Laurus Labs: Brokerages Bullish as CDMO Shift Drives Growth
Laurus Labs has witnessed a stellar 30% rally in its share price over the last two months, fueled by a strategic pivot toward high-value segments. As the company transitions from traditional therapies to specialized manufacturing, analysts are raising earnings estimates to reflect a robust growth trajectory.
Strategic Pivot: The Rise of CDMO and Reduced ARV Reliance
A central driver of Laurus Labs' recent performance is its structural transformation. The company is successfully shifting its focus from traditional antiretroviral (ARV) therapies to the high-growth Contract Development and Manufacturing Organisation (CDMO) segment. Six years ago, CDMO contributed just 13% to total revenue; in FY26, this figure surged to over 30%. Management expects this segment to command 50% of total revenue by FY30.
Parallel to this growth, the company has significantly de-risked its portfolio by reducing dependence on ARV therapies. The contribution of ARVs to the revenue mix has declined from 67% to approximately 41%, allowing the company to tap into more lucrative and diversified pharmaceutical markets.
Explosive CDMO Growth and Margin Expansion
The CDMO segment recorded a massive 36% year-on-year growth in FY26, reaching ₹2,080 crore. This momentum is underpinned by progress in late-stage pipelines, the commercialization of novel molecules, and increased outsourcing demands from global pharmaceutical giants. Motilal Oswal Financial Services (MOFSL) projects the segment will maintain a 22% annual growth rate through FY26-28.
This volume growth, coupled with improved operating leverage, has significantly bolstered profitability. The EBITDA margin expanded by an impressive 670 basis points year-on-year to reach 26.8%. While future margins will depend on raw material price stability, the current trajectory remains highly positive.
Aggressive ₹3,000-Crore Capex Plan
To sustain this momentum, Laurus Labs has announced a massive capital expenditure plan of ₹3,000 crore over the next two years. More than 90% of this capital is earmarked for expanding mid and large-scale manufacturing capacities. Key initiatives include:
- Greenfield Expansion: The development of the Unit 7 facility, featuring over 2,000 cubic meters of reactor capacity.
- Capacity Validation: A second commercial block is slated for validation by the September 2026 quarter.
- Diversification: Significant investments in peptides, fermentation, advanced therapies, and animal health.

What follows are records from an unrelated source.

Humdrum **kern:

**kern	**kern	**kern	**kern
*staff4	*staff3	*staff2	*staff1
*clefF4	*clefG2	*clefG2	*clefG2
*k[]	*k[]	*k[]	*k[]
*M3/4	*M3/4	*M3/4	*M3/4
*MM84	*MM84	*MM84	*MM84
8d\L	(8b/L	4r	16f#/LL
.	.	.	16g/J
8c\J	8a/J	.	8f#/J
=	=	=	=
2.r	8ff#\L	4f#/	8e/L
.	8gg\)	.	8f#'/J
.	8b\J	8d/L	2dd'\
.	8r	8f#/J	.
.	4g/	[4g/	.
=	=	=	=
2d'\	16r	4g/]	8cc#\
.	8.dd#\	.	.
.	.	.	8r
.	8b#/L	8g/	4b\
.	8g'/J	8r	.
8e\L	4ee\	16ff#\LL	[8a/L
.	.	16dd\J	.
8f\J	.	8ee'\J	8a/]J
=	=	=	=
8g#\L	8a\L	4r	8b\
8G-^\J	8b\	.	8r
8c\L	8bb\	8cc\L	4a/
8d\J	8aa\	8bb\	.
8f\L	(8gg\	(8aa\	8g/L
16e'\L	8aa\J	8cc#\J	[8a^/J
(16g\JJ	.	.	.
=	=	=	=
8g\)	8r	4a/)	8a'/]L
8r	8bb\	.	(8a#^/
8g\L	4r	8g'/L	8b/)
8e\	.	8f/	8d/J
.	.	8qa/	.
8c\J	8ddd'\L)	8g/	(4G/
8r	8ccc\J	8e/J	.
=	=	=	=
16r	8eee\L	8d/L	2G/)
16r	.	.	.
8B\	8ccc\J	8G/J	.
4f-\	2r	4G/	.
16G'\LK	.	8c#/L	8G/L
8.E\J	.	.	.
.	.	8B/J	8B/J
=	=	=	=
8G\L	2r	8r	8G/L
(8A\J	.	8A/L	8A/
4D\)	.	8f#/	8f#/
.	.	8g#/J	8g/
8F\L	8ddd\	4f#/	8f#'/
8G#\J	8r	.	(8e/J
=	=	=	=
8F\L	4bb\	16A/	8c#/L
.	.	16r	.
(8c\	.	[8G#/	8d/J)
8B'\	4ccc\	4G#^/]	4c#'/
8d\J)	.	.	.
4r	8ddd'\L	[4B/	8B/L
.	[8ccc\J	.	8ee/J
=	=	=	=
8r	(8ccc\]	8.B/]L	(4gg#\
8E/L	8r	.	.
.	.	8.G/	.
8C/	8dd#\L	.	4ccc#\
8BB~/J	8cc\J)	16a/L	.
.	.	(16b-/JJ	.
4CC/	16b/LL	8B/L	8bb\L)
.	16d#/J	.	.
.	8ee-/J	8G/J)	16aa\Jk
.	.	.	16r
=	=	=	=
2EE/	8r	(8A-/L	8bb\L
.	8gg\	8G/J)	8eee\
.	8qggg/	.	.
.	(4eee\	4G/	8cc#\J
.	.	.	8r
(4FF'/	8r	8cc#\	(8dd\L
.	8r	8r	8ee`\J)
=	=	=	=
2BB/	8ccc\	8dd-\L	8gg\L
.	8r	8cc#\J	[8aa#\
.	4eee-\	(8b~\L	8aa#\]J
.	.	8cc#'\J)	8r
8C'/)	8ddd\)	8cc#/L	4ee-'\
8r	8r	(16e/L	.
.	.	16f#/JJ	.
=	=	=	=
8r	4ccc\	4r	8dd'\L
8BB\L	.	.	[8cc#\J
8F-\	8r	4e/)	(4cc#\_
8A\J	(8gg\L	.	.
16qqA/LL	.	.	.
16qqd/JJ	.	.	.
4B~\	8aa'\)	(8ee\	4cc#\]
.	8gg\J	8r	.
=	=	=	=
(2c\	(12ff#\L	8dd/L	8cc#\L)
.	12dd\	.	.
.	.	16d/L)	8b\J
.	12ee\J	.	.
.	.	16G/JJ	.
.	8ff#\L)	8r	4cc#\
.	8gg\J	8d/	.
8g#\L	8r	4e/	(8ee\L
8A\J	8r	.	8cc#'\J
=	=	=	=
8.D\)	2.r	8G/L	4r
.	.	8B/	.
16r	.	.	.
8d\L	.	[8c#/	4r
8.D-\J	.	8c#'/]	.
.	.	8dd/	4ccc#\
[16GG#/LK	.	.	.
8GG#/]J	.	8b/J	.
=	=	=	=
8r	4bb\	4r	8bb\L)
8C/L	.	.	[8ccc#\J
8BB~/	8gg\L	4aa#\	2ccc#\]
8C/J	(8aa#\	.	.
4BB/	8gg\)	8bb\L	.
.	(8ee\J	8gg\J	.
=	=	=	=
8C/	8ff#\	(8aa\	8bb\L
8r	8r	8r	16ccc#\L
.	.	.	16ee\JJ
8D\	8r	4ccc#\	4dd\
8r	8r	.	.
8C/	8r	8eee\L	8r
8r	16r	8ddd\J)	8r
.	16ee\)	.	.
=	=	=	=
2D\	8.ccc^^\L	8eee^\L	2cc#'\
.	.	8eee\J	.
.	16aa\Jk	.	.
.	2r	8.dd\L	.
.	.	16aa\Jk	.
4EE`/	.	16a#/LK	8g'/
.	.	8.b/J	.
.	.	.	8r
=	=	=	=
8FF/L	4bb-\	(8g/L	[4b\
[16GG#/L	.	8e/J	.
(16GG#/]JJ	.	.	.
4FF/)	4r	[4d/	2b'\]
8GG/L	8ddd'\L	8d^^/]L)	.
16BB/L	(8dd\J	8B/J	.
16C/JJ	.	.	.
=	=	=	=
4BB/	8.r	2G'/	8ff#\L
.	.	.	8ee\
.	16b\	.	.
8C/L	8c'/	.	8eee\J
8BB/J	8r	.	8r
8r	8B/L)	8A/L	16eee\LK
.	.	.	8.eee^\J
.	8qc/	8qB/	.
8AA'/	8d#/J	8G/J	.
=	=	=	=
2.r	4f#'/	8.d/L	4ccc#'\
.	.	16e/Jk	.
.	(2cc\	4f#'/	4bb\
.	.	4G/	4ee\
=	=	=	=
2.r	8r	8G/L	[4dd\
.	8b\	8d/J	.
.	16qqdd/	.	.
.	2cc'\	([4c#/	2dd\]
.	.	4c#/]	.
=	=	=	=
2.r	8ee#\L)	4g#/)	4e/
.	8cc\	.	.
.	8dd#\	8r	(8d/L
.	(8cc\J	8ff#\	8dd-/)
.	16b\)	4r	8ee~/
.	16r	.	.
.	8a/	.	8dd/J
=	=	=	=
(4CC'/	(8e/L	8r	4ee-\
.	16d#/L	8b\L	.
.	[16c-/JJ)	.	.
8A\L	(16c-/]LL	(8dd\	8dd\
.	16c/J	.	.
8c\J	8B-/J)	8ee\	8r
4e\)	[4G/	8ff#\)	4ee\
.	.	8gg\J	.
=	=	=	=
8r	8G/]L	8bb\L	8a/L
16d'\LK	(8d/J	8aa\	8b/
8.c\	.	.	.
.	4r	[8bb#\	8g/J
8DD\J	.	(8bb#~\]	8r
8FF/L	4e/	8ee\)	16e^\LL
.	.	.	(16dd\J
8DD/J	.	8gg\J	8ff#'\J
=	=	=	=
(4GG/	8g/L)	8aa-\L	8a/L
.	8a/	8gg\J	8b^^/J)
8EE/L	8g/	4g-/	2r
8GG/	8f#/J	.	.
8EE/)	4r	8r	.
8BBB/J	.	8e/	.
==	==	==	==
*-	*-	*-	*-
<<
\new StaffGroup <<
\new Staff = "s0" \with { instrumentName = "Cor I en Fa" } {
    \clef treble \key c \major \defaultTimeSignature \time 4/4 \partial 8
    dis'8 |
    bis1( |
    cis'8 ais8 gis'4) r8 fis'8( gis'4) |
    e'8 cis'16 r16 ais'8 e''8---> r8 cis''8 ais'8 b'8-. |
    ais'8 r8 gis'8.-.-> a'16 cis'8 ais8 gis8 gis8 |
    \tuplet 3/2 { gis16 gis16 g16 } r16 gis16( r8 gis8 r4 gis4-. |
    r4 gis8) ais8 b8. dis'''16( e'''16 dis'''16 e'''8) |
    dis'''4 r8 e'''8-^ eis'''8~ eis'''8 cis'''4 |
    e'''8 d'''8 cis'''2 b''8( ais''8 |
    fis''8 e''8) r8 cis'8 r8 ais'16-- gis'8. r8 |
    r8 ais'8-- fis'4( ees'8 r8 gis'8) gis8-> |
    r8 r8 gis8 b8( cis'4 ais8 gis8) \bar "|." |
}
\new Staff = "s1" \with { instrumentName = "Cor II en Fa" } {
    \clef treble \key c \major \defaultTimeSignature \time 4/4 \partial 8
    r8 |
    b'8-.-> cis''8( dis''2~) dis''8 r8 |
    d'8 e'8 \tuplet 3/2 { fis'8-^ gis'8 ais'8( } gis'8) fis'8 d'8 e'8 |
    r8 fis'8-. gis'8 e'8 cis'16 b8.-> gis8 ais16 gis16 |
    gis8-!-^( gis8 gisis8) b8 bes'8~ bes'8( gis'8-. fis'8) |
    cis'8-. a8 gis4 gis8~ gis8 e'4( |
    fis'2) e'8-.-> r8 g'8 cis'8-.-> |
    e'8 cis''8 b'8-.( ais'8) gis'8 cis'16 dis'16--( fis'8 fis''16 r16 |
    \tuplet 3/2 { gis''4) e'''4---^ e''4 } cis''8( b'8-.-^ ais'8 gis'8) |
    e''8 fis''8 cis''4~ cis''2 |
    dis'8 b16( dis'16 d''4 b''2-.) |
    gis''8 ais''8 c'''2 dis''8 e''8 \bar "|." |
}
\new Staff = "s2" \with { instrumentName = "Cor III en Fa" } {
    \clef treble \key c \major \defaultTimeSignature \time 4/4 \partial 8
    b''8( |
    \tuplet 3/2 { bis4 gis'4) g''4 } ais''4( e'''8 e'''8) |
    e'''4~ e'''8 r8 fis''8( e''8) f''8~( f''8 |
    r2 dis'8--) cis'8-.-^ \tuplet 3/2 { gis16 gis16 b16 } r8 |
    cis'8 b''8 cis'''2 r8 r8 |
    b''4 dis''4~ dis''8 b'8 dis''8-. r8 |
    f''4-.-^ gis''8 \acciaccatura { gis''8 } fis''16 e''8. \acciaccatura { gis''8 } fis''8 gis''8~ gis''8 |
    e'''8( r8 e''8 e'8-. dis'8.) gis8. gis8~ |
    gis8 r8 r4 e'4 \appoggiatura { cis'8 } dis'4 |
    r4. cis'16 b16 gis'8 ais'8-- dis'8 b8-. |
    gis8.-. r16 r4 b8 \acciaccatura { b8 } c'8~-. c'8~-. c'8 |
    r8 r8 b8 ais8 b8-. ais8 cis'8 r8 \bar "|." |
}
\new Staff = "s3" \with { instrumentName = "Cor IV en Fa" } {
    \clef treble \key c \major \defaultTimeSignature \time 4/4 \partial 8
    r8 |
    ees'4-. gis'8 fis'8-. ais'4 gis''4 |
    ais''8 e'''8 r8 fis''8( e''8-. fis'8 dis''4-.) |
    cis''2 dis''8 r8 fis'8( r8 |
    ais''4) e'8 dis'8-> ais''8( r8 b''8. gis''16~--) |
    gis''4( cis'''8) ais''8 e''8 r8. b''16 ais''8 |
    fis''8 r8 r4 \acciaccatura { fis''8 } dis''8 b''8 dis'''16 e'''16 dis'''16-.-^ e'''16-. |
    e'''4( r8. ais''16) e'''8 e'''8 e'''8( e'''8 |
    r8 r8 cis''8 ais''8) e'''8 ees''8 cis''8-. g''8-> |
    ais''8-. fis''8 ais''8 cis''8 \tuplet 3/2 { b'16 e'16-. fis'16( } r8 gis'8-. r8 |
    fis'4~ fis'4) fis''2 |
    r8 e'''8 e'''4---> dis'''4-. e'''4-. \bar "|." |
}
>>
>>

Furthermore, the company is eyeing non-pharma segments like crop science. From a current base of ₹150 crore, MOFSL anticipates these segments could eventually scale beyond ₹1,000 crore.
Analyst Outlook and Earnings Projections
Reflecting confidence in these developments, brokerages like MOFSL have maintained a 'BUY' rating. Analysts have revised earnings estimates upward, increasing projections for FY27 by 8% and for FY28 by 6%. This optimism is rooted in the company's ability to balance steady growth in existing segments with aggressive expansion in high-margin, specialized manufacturing.
Key Takeaways
- Structural Shift: CDMO revenue has jumped from 13% to over 30% in six years, with a target of 50% by FY30.
- Margin Strength: Operating EBITDA margins expanded by 670 basis points YoY to reach 26.8%.
- Future Investment: A ₹3,000-crore capex plan is underway to expand manufacturing in CDMO, peptides, and animal health.